THINGS have been pretty quiet in Ireland since the Dublin Racing Festival, not entirely by design, but Navan’s meeting on Sunday injected a bit of quality.

The Grade 2 Ladbrokes Ireland Boyne Hurdle turned into a sprint in the straight (110% finishing speed compared to 97% for the other two races at the same two-mile, five-furlong), at the end of which Beacon Edge emerged just best over Fury Road.

There is no need to alter their ratings of 154 and 153 respectively even though the run of this race had them running only to figures in the 90s.

I would have expected plenty more from well-beaten-last Tiger Roll if he is to do much at Cheltenham and Aintree.

Truly run

The Listed Apple’s Jade Mares Novice Hurdle was much more truly run and the 131 time rating on the winner Atlantic Fairy could prove to be too low. That does have runner-up and long-standing maiden hurdler Global Equity on a personal best of 129, however.

The Grade 3 Novice Hurdle, transferred from Clonmel and won by Frontal Assault, looks weak of its type and worth a figure of 133 at the most.

Beach good

There is not a lot to go on where the time value of Coko Beach’s Grade 2 Ten Up Novice Chase win is concerned, as it was one of just two races on the Navan card over fences. But the overall time was more than 10.0s quicker than the handicap chase which followed, and it is probably as good as it looks.

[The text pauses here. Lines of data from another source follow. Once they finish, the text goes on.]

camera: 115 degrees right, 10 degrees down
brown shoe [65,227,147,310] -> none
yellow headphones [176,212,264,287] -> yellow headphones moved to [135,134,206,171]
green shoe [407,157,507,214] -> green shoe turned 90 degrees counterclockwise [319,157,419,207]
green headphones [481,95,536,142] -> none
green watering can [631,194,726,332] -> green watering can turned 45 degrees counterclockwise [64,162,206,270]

Coko Beach turned the tables in the process on Espanito Bello, who had beaten him easily at Naas in December, and the two are now rated 149 and 146 respectively.

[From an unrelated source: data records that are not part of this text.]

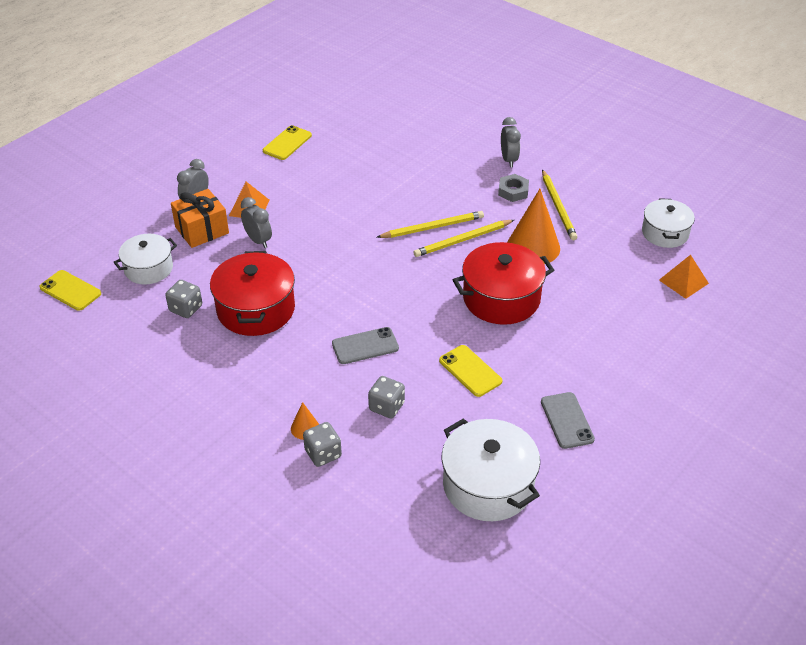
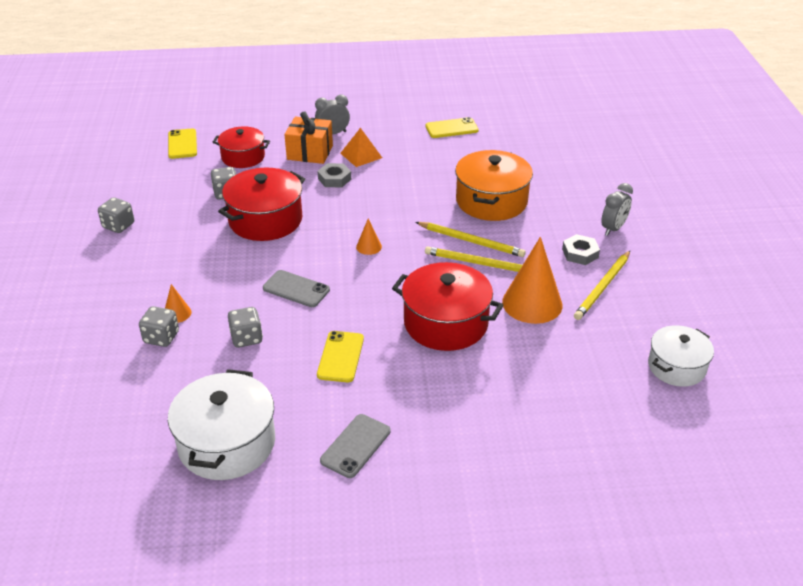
camera: 45 degrees right, 5 degrees down
white pot [114,234,177,285] -> red pot [213,126,270,168]
grey clock [241,197,272,248] -> grey nut [317,163,351,187]
orange pyramid [659,255,709,299] -> none
none -> grey dice [98,197,134,233]
none -> orange cone [356,218,382,255]
none -> orange pot [455,150,533,221]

Most of the fare on the all-weather at Dundalk is modest at this time of year, but two recent winners there have run good times compared to their apparent ability, Drakensberg posting an 81 figure last Wednesday and Thrumps Dream a 77 one last Friday.

The latter ran even better sectionals on a day when speed-sensing equipment was carried in all races. It is – pun intentional – about time.